Our high school students study AP Physics, AP Anatomy, Chemistry, Dostoevsky, Dickens and rhetorical strategies used during the Lincoln/Douglass debates. Surely they can handle insights on the blessings of baptism.
Here, taken from LCMS President Matthew Harrison's blog, are a few savory morsels on why baptism is a means of grace and not just a sign or symbol.
- "The ancient church, which always actually identified Baptism and regeneration, and the church of all times with the exception of the Reformed denominations, has understood Titus 3:5 in this sense, and rightly so. There Baptism is said to be “the washing of regeneration and renewing of the Holy Ghost.”
- In Baptism the Holy Spirit is communicated; we are “all baptized into the one body” (1 Corinthians 12:13). Those who are baptized have been baptized into Christ’s death (Romans 6:3). These are all realities that take place, not alongside of Baptism, but in Baptism.

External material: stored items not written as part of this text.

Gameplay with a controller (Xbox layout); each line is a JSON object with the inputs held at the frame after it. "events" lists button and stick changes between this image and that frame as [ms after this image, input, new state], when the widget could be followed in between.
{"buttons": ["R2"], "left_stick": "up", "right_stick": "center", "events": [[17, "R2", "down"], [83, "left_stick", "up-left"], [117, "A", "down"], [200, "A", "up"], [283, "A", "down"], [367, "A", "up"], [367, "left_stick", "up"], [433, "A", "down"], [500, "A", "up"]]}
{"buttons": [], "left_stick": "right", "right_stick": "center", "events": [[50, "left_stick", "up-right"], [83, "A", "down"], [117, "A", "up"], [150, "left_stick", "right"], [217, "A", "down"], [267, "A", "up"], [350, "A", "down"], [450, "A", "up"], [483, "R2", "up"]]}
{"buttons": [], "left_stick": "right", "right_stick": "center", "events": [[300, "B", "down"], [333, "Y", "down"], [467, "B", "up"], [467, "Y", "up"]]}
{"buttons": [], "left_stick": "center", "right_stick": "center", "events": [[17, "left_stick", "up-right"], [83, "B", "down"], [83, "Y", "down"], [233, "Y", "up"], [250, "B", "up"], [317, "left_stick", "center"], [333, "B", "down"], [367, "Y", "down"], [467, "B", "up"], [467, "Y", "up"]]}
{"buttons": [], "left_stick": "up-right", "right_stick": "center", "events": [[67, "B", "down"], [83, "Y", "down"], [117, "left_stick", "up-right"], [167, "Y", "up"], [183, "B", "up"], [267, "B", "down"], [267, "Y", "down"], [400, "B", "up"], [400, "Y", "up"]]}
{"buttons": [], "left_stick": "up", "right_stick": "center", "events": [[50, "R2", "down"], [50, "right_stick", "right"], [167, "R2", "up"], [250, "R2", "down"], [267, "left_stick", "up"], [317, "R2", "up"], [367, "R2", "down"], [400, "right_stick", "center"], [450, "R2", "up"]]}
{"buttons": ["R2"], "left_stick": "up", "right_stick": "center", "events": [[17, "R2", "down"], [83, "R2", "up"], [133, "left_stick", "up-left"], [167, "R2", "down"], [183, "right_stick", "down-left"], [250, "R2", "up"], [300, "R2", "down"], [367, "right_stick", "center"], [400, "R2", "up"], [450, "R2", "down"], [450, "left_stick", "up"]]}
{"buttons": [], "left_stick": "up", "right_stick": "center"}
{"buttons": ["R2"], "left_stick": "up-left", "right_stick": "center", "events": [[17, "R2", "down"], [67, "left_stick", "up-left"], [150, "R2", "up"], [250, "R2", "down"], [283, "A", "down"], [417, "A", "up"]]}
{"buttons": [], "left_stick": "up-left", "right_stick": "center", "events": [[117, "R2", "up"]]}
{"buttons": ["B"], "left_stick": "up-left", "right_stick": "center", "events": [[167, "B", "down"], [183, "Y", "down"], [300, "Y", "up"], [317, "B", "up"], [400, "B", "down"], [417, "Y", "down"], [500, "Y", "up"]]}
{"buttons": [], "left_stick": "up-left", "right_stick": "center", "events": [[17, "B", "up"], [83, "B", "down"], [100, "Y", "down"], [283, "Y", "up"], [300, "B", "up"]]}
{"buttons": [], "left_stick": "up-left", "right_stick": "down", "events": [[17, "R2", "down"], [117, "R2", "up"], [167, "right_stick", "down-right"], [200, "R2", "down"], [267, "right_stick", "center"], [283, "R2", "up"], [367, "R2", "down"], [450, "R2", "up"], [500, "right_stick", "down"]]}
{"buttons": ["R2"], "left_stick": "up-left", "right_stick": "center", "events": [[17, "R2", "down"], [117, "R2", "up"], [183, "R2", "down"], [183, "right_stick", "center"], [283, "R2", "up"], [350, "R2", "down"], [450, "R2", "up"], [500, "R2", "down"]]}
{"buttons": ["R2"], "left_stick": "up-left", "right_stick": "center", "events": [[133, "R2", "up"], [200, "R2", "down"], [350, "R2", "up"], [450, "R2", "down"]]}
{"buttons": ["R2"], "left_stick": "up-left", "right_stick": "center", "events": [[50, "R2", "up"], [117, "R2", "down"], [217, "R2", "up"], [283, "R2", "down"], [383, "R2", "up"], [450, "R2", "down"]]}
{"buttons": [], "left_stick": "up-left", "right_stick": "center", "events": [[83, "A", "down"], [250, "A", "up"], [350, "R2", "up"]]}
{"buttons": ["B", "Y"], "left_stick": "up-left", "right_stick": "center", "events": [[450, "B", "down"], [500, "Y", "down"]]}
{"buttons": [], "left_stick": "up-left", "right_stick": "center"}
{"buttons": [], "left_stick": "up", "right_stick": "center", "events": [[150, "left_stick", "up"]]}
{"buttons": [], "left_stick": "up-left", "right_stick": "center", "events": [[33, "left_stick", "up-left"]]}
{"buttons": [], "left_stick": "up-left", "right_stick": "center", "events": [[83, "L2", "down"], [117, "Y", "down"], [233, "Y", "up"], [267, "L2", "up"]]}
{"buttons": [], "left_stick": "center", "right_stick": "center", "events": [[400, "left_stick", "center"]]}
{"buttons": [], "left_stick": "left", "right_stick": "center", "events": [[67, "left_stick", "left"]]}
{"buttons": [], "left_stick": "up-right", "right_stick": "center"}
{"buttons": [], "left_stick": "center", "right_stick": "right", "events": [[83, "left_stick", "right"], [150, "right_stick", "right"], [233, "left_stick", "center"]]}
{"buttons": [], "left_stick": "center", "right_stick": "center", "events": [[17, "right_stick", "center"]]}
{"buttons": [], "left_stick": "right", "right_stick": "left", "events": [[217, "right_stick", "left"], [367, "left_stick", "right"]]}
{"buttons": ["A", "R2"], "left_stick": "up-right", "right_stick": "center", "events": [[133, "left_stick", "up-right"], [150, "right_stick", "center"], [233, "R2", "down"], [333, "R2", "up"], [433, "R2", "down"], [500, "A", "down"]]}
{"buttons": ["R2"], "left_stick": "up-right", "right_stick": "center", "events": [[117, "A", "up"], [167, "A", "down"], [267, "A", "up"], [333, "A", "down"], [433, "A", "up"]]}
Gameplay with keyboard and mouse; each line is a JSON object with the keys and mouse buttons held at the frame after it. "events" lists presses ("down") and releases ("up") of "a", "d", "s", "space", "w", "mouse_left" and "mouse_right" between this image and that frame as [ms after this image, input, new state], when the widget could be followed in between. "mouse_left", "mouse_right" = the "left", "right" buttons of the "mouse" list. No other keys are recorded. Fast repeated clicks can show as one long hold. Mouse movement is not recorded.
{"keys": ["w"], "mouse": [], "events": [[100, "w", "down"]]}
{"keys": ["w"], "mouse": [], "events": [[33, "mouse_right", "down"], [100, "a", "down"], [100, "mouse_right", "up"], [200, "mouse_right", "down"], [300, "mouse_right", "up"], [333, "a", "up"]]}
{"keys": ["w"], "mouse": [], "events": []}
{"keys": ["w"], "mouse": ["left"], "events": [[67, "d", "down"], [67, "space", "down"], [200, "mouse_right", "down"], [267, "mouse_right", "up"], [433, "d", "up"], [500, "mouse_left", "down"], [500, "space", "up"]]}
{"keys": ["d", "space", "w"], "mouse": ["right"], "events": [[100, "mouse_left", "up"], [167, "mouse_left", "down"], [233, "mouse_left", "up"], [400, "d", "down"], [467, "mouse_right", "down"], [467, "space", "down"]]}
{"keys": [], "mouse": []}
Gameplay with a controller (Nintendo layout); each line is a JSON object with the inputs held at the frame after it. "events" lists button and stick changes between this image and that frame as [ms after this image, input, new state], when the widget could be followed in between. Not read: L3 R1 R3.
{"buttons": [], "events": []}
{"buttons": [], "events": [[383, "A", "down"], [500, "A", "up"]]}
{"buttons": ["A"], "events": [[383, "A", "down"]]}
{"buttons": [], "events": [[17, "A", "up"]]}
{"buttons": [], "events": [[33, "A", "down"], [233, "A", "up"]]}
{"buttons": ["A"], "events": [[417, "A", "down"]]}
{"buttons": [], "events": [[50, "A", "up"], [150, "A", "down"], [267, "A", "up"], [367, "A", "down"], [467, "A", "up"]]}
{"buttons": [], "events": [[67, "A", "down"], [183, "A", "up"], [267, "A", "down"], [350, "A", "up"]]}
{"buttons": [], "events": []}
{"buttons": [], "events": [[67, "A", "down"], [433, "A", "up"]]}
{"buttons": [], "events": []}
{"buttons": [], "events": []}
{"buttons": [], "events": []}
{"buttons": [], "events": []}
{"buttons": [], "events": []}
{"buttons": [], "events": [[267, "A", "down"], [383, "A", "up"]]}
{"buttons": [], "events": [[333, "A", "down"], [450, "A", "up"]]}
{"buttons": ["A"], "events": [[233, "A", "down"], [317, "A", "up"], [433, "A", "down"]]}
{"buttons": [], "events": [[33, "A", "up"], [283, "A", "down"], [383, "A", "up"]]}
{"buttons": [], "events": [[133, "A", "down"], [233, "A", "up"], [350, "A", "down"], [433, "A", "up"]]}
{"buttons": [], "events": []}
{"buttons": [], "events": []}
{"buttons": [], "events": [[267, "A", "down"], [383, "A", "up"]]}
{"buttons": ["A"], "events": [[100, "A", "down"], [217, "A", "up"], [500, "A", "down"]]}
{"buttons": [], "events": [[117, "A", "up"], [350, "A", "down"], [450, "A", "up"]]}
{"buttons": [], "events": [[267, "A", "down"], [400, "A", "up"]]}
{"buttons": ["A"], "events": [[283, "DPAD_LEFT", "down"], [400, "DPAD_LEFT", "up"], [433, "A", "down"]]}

- That which separates Luther from the Catholic doctrine of Baptism is best stated in his own words in the Smalcald Articles, where he draws the line between himself and Thomism as well as Scotism at the same time:
Therefore we do not hold with Thomas and the monastic preachers or Dominicans, who forget the Word and say that God has imparted to the water a spiritual power which, through the water, washes away sin. Nor do we agree with Scotus and the Barefoot Monks who teach that by the assistance of the divine will Baptism washes away sins, and that this ablution occurs only through the will of God and by no means through the Word and water. (SA III,V 2-3)
God's Own Child, I Gladly Say It
Death, you cannot end my gladness: I am baptized into Christ!
When I die, I leave all sadness to inherit paradise!
Though I lie in dust and ashes faith’s assurance brightly flashes:
Baptism has the strength divine to make life immortal mine.